From ASiQ and its president Ron Chapman is SafeCell, and perhaps its more attractive feature is the elimination of audible, and annoying, voice calls through the cabin.
The unit will attach to cellphones with Bluetooth data connection capability or cable connection. SafeCell will muzzle the cellphone transmitting function, preventing users from making voice calls but allowing them to use the phone for SMS text messaging, e-mails and other data functions, such as games.
Chapman claims the device can function with all cellphone networks, adding that aircraft operators will benefit by offering passengers access to a low-cost data service without the need for expensive and complex pico-cell-based equipment.
Arinc and Starling Launch Broadband Partnership
Arinc Direct and Starling Advanced Communication have announced an agreement to jointly provide “fully integrated broadband Internet solutions for business jets.”
Arinc’s SkyLink system and service is currently limited in its installation to business aircraft large enough to accommodate a mechanically steered tail-mount antenna.

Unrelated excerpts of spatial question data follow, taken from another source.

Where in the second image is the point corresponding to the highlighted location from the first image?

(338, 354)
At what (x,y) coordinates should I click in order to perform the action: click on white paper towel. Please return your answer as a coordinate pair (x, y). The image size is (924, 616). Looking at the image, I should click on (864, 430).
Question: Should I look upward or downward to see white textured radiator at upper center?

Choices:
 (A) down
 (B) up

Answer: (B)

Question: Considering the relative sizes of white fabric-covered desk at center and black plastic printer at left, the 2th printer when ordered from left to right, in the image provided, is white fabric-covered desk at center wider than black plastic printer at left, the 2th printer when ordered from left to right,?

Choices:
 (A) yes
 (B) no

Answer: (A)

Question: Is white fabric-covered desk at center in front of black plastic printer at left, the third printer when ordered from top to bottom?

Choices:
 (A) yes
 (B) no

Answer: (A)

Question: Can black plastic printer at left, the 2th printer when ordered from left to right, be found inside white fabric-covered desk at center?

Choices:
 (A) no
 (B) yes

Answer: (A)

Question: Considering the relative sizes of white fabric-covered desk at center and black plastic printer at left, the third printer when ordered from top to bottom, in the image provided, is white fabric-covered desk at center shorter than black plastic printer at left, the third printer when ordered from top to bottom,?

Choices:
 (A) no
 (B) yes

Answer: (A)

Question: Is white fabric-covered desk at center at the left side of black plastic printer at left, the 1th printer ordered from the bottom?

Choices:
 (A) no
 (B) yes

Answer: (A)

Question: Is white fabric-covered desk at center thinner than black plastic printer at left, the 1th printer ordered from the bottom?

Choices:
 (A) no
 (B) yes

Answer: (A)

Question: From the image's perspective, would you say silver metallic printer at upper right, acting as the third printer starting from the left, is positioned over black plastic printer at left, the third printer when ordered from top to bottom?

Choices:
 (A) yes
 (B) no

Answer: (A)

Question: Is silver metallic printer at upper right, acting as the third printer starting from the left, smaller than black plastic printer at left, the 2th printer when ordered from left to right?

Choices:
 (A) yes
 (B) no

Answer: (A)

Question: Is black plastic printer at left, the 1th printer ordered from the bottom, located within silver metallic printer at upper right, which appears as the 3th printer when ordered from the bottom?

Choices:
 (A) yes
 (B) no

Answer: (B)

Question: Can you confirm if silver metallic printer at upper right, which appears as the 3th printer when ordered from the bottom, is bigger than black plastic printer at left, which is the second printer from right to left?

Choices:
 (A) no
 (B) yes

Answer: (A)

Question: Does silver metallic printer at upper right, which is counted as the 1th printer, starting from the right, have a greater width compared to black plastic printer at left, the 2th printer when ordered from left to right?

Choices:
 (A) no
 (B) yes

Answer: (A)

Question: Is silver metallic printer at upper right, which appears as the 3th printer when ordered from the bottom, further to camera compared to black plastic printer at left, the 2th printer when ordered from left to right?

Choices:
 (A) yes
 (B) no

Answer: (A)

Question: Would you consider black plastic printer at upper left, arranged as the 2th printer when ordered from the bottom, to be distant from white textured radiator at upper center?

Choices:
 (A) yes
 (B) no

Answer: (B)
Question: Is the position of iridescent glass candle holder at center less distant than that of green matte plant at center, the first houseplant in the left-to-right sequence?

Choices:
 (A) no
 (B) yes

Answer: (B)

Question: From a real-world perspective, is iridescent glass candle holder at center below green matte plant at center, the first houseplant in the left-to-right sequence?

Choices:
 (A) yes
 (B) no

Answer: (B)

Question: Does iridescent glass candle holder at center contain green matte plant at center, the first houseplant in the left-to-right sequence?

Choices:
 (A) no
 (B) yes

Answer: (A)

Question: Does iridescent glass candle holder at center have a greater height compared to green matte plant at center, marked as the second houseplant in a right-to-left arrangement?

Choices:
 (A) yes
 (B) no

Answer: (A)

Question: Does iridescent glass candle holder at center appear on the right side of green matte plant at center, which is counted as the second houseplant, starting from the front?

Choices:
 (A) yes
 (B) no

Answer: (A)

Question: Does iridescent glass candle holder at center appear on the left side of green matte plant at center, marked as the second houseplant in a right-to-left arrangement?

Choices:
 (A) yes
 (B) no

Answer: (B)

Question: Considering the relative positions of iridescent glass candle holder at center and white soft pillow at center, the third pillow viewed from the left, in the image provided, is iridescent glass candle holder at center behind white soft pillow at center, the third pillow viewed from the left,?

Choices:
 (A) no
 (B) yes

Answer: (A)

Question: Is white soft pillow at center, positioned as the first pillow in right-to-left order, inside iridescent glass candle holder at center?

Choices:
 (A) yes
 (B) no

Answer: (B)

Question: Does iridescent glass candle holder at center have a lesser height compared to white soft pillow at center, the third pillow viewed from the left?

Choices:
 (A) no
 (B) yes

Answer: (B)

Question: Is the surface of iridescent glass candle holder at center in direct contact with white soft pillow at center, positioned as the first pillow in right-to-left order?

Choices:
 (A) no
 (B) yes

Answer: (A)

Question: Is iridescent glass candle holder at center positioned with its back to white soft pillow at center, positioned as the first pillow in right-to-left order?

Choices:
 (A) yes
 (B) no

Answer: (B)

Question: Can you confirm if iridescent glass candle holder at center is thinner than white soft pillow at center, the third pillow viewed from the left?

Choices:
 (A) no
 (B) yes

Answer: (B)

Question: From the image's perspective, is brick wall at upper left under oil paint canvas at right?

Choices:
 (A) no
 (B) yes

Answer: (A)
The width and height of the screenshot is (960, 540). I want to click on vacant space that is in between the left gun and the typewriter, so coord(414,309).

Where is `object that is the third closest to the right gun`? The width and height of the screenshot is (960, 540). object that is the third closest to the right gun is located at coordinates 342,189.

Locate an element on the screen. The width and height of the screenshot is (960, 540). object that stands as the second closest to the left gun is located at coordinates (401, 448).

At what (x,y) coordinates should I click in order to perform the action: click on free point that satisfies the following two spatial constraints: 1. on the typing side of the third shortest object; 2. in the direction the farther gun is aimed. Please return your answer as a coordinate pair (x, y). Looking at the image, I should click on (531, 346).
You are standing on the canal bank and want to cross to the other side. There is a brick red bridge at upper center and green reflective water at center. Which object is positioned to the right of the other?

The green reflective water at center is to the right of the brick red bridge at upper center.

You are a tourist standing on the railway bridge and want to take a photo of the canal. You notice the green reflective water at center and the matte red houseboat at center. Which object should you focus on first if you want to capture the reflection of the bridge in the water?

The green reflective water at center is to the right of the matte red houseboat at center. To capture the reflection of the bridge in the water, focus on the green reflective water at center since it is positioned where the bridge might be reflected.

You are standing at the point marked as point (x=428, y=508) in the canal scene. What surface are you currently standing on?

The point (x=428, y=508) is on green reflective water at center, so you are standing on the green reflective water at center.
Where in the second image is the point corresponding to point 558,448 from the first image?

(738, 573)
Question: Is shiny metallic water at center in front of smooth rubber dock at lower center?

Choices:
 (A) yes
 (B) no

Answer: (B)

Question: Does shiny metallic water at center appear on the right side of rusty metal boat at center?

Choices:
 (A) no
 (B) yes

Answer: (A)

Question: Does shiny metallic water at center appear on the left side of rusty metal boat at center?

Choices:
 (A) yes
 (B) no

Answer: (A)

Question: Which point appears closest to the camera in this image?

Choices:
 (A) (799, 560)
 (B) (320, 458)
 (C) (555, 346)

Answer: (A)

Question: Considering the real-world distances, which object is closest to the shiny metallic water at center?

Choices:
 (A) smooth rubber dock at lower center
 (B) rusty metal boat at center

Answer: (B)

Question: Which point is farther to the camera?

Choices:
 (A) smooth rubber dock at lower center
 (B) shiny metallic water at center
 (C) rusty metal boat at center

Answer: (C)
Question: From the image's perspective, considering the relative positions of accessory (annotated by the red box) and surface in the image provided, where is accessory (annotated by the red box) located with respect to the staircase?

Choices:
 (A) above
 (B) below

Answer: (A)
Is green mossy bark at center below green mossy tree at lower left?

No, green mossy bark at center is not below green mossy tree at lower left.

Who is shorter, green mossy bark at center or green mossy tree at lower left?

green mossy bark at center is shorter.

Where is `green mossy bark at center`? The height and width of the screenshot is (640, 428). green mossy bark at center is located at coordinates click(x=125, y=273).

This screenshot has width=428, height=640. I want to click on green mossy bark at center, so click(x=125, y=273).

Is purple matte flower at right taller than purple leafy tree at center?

Under this agreement, Arinc will combine SkyLink with Starling’s MiJet and MiniMiJet fuselage-mounted broadband antenna systems, which Starling claims will open the in-flight broadband Internet market to thousands of midsize and small business aircraft.
Arinc of Annapolis, Md., and Starling of Yokneam, Israel, will jointly develop and carry out service demonstrations, customer visits and sales support and according to Arinc senior director of satellite services Robert Thompson, “As of next year we will be able to offer connectivity solutions for all midsize and large business jets.”
With SkyLink, the system is expected to provide data speeds of three megabits per second. A preconfigured service will allow wireless connection.
Starling’s MiniMiJet antenna is 16 inches long and four inches high. Set to its highest level of performance it allows a data transmission rate of 384 kbps and reception rate of three to five Mbps.